Thin on preparation but India women confident
Niranjana Nagarajan still has a stump and her whites from the last Test she had played. After all it was the Tamil Nadu bowler’s all-round show that had set up India’s six-wicket victory against the England women at Wormsley in 2014. After taking 4/19 to restrict England to 92 in the first innings, Nagarajan featured in a 31-run partnership with Jhulan Goswami to help India take a slender 22-run lead from 64/6. England replied with a strong 202 but led by captain Mithali Raj’s unbeaten fifty, India chased down 181 with six wickets to spare.
On the eve of India’s first overseas Test—they play England at Bristol from Wednesday—since that match, Nagarajan is understandably nostalgic. “It was my Test debut and I was so excited bowling with the Dukes ball in those lovely conditions. Mithali didi just told me to enjoy and bowl in the right areas,” said Nagarajan over phone from Chennai. “Test cricket is all about holding your nerves and playing session by session. That’s what we did,” added Nagarajan, who scored 27 in the first innings.

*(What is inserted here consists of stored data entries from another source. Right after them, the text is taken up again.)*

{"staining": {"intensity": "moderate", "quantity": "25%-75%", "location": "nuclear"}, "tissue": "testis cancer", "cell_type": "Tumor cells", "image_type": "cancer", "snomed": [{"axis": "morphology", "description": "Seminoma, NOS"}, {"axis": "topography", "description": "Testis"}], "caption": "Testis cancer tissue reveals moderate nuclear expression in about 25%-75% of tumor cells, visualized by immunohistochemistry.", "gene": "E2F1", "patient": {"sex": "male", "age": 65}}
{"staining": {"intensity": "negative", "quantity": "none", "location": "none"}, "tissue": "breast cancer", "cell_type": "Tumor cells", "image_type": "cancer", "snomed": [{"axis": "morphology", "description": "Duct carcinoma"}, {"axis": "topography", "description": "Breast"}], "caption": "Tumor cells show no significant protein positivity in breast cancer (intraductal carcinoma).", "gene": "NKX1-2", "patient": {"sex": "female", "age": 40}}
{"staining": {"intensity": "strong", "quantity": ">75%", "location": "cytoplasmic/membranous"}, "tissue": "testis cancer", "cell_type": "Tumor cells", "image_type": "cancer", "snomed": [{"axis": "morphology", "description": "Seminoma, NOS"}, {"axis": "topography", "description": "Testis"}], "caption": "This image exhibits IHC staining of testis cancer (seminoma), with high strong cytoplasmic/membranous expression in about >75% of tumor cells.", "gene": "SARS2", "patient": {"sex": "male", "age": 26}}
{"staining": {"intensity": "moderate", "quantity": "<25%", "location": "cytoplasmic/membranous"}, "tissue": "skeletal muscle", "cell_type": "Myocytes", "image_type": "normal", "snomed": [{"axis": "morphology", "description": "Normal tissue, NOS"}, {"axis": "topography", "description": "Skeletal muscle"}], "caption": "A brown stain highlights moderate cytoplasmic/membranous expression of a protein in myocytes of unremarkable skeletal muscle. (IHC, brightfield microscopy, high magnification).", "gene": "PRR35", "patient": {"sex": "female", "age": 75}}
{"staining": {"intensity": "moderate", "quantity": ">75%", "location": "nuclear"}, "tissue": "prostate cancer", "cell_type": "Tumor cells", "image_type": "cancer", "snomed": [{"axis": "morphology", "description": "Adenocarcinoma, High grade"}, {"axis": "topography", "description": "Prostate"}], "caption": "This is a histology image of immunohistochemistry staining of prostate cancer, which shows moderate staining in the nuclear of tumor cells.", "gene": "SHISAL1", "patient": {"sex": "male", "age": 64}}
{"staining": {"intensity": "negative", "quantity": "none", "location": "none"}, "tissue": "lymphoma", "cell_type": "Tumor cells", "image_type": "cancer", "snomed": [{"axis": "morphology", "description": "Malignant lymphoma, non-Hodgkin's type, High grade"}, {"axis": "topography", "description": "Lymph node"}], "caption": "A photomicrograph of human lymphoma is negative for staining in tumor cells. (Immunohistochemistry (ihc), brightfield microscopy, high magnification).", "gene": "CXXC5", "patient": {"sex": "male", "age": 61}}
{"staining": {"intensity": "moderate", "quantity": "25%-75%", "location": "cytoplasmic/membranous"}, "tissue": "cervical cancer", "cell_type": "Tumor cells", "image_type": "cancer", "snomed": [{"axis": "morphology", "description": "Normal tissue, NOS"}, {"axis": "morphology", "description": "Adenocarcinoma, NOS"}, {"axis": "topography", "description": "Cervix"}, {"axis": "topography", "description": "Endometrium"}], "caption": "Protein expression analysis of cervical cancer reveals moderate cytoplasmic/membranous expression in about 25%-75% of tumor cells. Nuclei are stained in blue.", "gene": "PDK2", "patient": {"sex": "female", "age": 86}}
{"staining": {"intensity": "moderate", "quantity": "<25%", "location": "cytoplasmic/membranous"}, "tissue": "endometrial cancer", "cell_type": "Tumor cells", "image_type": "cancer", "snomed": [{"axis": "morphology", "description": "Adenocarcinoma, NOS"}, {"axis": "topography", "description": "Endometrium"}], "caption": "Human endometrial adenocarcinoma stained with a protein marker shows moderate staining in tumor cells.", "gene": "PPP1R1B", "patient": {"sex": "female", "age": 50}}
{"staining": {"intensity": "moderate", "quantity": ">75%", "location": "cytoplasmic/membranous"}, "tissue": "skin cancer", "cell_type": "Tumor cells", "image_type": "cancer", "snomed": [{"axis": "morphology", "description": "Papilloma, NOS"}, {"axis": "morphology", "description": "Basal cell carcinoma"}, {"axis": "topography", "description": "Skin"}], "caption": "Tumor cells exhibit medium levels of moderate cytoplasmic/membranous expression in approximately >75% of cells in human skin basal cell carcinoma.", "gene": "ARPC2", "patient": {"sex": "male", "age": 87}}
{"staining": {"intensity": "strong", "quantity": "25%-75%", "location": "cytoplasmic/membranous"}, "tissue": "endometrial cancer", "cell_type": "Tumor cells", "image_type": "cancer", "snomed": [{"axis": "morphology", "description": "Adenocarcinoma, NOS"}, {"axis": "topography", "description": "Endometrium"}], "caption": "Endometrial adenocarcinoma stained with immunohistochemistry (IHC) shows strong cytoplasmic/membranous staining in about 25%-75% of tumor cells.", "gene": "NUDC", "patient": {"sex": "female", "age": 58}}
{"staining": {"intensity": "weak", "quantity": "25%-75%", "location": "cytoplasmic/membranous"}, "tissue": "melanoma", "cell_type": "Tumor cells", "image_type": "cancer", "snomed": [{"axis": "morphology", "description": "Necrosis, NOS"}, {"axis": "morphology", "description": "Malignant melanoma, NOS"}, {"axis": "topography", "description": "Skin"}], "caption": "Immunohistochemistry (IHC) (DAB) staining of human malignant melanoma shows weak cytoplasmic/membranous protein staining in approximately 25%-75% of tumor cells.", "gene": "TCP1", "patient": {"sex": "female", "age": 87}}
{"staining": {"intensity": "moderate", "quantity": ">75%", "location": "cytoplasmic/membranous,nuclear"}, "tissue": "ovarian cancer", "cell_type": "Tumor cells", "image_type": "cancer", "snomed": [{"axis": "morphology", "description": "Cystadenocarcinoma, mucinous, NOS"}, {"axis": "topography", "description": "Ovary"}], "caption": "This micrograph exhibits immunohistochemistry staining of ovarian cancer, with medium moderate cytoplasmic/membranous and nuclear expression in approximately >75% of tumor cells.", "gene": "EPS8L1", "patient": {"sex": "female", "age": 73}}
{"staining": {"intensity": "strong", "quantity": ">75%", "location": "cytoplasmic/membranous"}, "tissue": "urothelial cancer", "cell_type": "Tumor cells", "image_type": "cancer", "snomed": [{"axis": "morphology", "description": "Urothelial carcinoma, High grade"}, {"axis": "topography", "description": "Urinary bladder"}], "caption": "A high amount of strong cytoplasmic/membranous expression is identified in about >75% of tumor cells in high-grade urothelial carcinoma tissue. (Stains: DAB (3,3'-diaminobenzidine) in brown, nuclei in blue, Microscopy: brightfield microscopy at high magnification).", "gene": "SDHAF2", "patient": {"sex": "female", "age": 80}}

Like now, even then India were playing a Test after eight years (last being in Taunton, 2006 that they won by five wickets). But they had a good buildup—a 12-day camp at Bengaluru followed by a two-day tour game. This time though, India are going in without any warm-up at all. Can they repeat history in alien conditions, that too with the Kookaburra ball? Nagarajan, 32, is hopeful. “It is great that the BCCI is now focusing on Test cricket as well. The present team is a very seasoned outfit. With experienced coaching and support staff and Jhulu and Mithali didi at helm, I am sure India would do well. I am looking forward to seeing Shafali Verma and Jemimah Rodriques in whites,” said Nagarajan.
Karuna Jain, who had kept wickets against England in 2006 and 2014, feels India had benefited from being labeled underdogs on both occasions. “No one really expected India to win both times. There was absolutely no buzz about the 2006 Test match in the media back then and the association too had meager funds.” It was only a few months after that the BCCI took women’s cricket under its wings from the Women’s Cricket Association of India.
“In 2014, only Mithali, Jhulan and I had previously played Test cricket. There were eight debutants but the team gelled and delivered,” said Jain. Opener Thirush Kamini was one of those debutants. “I felt butterflies in my stomach. As the match progressed the feeling finally sank in,” recalled 30-year-old who had scored a magnificent 192 in the next Test at Mysore (India beat South Africa by an innings and 34 runs). The 2014 Test at Wormsley was closer and stretched to the fourth day. “As soon as Shikha (Pandey) hit the winning runs, everyone was on the field. I am looking forward to a similar finish in Bristol too,” said Jain, who wants the BCCI to re-start red-ball domestic tournaments. The last domestic red-ball tournament was organised in 2018.
India Test and ODI team vice-captain and T20 captain Harmanpreet Kaur thinks India team is mentally prepared for the Bristol game. “We may not have much practice, but mentally we are prepared. We have discussed a lot of things so we have prepared ourselves well for the match,” said Kaur in a virtual press conference on Monday. She also said the players had got an opportunity to interact with men’s Test vice-captain Ajinkya Rahane ahead of the one-off Test against England. “Even in the nets, we try to be in the right frame of mind. When you are happy, you play good cricket. We try to play to our strengths. We had an easy and friendly talk with Rahane. He is very experienced. He told us about the kind of approach we need to adopt in the red-ball format, about how to build an innings.”